Biała i Strzała zdobywają księżyc cz. 5

Zdenerwowany Pirat skutecznie odepchnął Dinga. Ten zaś, nie spodziewając się ciosu, znalazł się wśród gałęzi żywopłotu. Potyczka została ostatecznie przerwana przez hycla, który pochwycił pozostałych jej uczestników. Szczekanie i warczenie walczących psów było słychać w całej okolicy. Na pewno rozdrażniło to ludzi mieszkających w pobliżu i ktoś postanowił wezwać hycla, który rozprawi się z hałaśliwymi zwierzętami.
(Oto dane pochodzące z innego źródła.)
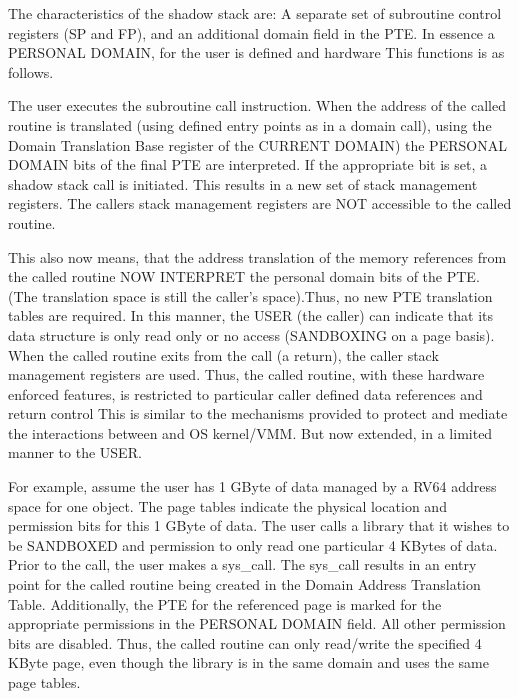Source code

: \documentclass{article}
\begin{document}
The characteristics of the shadow stack are:  A separate set of subroutine control registers (SP and FP),  and an additional domain field in the PTE.  In essence a PERSONAL DOMAIN, for the user is defined and hardware  This functions is as follows.

The user executes the subroutine call instruction.  When the address of the called routine is translated (using defined entry points as in a domain call), using the Domain Translation Base register of the CURRENT DOMAIN)  the PERSONAL DOMAIN bits of the final PTE are interpreted. If the appropriate bit is set,     a shadow stack call is initiated. This results in a new set of stack management registers.  The callers stack management registers are NOT  accessible to the called routine.

This also now means,  that the  address translation of the memory references from the called routine  NOW INTERPRET  the personal domain bits of the PTE.  (The translation space is still the caller’s space).Thus, no new PTE translation tables are required.   In this manner, the USER (the caller) can indicate that its data structure is only read only or no access (SANDBOXING on a page basis).  When the called routine exits from the call (a return),  the caller stack management registers are used.  Thus, the called routine, with these hardware enforced features,   is restricted to particular caller defined data references and return control This is similar to the mechanisms provided to protect and mediate the interactions between and OS kernel/VMM.  But now extended,  in a limited manner to the USER.




For example,  assume the user has 1 GByte of data managed by a RV64 address space for one object.   The page tables indicate the physical location and permission bits for this 1 GByte of data.  The user calls a library that it wishes to be SANDBOXED and permission to only read one particular 4 KBytes of data.   Prior to the call,  the user makes a sys\_call.  The sys\_call results in an entry point for the called routine being created in the Domain Address Translation Table.  Additionally, the PTE for the referenced page is marked for the appropriate permissions in the PERSONAL DOMAIN field. All other permission bits are disabled.  Thus, the called routine can only read/write the specified 4 KByte page,  even though the library is in the same domain and uses the same page tables.
\end{document}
Piątka psów o szczur, zamknięta w dwóch klatkach wewnątrz samochodu hycla, pojechała w pewnym dla nich kierunku - do schroniska dla zwierząt. Biała, Strzała i Lenek znajdowali się w jednej klatce, natomiast banda kundli w drugiej. Nie przebyli zbyt długiej drogi, bo zamiast do schroniska, dotarli na peron skąd odjeżdżały pociągi towarowe. Zza uchylonych drzwi wozu ujrzeli tylko hycla otrzymującego zapłatę od mężczyzny w mundurze.
Następnie cała szóstka została przeniesiona z klatek do jednego z pociągów. Drzwi wagonu się zamknęły nie pozostawiając zwierzętom drogi powrotnej.
- Hej, szefie, jeśli się nie mylę to lecimy w kosmos! - zawołał uradowany Mula. - Mam rację?
- Przymknij się - uciszył go Pirat nie będąc taki zadowolony z tego zarządzenia losu.
- To jest szansa dla nas, możemy być sławni. - powiedziała Mula. - Wtedy nie będziemy już rządzić na naszej dzielnicy, ale na całym świecie - dodała.

13 kwietnia 2016

Biała i Strzała zdobywają księżyc cz. 4

Trójka przyjaciół, wraz z Dingiem, wyruszyła w poszukiwaniu drogi powrotnej do swojej dzielnicy. Bardzo długo krążyli bez żadnego skutku.
- To w końcu znasz tą drogę czy nie? - spytała zniecierpliwiona Strzała.
- Tak właściwie to - zaczął Dingo rozglądając się wokół. - ...nie - dokończył.
- W cyrku na pewno bardzo się o mnie martwią. O nie! - wrzasnęła Biała. - Dzisiaj miał być bardzo ważny pokaz. Przyjdą tłumy ludzi, a mnie nie będzie. Co oni zrobią? Będą na mnie wściekli - użalała się zmieszana chodząc w kółko.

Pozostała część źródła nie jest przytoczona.